Stored dataset items:
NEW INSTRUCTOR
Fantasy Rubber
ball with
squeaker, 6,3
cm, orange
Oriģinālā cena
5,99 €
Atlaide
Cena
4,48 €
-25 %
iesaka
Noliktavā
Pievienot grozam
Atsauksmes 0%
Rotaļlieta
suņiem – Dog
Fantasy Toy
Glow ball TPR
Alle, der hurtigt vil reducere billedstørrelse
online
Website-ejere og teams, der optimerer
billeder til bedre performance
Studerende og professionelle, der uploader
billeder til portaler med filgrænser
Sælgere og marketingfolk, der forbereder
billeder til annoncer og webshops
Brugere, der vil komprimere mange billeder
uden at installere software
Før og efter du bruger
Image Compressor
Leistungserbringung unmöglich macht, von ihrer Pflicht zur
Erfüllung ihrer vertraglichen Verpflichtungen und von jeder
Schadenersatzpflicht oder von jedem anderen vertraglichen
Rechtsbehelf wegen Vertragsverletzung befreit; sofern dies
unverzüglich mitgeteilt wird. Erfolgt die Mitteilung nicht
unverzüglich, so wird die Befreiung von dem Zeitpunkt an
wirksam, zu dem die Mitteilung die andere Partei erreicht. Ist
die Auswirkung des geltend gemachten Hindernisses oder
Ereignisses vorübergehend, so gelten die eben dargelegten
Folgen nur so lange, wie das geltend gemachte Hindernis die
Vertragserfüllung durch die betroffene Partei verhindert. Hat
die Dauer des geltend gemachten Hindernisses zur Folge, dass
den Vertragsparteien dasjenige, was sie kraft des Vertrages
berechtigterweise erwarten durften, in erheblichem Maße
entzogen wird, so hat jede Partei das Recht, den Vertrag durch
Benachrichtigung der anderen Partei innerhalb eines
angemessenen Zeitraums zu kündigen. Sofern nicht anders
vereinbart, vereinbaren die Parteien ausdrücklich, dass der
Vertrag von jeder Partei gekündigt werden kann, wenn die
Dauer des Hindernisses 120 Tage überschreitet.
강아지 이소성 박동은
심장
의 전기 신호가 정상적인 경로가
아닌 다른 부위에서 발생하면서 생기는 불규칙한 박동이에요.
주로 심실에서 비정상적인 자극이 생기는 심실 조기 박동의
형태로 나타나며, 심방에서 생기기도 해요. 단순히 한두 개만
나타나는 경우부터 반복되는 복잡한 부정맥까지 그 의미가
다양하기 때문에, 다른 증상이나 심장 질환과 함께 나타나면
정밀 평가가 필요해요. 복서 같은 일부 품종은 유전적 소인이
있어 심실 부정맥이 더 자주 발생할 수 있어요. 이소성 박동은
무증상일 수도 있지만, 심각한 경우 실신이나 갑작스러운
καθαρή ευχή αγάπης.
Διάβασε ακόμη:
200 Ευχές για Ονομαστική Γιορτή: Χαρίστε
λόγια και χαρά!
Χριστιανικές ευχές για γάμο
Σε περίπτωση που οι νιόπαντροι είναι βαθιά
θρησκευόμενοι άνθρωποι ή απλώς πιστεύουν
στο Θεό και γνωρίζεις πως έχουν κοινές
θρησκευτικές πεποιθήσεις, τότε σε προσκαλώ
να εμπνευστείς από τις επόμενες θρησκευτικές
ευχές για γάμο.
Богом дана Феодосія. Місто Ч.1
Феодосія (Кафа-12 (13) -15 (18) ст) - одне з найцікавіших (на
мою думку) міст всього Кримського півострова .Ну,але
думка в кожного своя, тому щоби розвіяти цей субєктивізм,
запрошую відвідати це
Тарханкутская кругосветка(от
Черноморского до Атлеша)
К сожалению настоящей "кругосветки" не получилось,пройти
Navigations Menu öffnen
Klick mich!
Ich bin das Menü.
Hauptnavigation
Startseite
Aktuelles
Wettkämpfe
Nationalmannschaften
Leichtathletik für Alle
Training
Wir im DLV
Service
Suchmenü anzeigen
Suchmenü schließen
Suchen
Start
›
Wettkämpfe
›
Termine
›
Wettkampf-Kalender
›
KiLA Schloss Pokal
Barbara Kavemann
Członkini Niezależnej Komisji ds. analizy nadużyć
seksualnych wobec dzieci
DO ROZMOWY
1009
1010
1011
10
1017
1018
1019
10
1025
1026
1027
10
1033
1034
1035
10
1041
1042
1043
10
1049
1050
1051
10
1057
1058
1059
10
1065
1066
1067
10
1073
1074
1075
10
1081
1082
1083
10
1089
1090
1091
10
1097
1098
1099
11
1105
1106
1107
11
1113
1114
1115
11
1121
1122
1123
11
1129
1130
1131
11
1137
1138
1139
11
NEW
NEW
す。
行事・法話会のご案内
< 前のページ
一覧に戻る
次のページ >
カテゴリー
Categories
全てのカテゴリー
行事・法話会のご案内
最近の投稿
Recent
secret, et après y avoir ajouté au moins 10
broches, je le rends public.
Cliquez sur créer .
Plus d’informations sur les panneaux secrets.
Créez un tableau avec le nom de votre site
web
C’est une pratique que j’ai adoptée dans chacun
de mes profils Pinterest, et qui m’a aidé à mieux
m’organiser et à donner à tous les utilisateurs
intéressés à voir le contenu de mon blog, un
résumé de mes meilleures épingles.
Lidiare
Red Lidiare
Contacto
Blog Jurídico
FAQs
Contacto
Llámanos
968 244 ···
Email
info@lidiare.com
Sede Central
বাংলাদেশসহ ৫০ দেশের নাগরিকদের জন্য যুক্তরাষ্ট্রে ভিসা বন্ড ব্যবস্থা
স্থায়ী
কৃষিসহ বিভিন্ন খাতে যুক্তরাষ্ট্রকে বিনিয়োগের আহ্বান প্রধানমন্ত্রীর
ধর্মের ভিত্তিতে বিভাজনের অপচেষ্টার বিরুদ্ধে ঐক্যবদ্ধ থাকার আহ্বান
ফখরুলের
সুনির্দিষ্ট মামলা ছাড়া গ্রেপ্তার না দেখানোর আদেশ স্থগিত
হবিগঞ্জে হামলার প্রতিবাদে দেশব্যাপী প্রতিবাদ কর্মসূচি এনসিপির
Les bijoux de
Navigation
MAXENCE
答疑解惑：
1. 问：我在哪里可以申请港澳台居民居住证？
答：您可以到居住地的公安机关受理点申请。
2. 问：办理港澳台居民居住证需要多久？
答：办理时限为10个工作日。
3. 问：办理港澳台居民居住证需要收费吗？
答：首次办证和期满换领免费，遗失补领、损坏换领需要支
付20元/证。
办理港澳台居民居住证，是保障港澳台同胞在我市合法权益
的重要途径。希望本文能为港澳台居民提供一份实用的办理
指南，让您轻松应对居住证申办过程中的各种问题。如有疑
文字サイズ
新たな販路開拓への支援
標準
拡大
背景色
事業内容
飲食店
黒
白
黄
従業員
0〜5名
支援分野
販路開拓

_THE TASK_. Among the lines above, find those that contain the word "γάμο" and copy them.

_EXPECTED ANSWER_.
Χριστιανικές ευχές για γάμο
ευχές για γάμο.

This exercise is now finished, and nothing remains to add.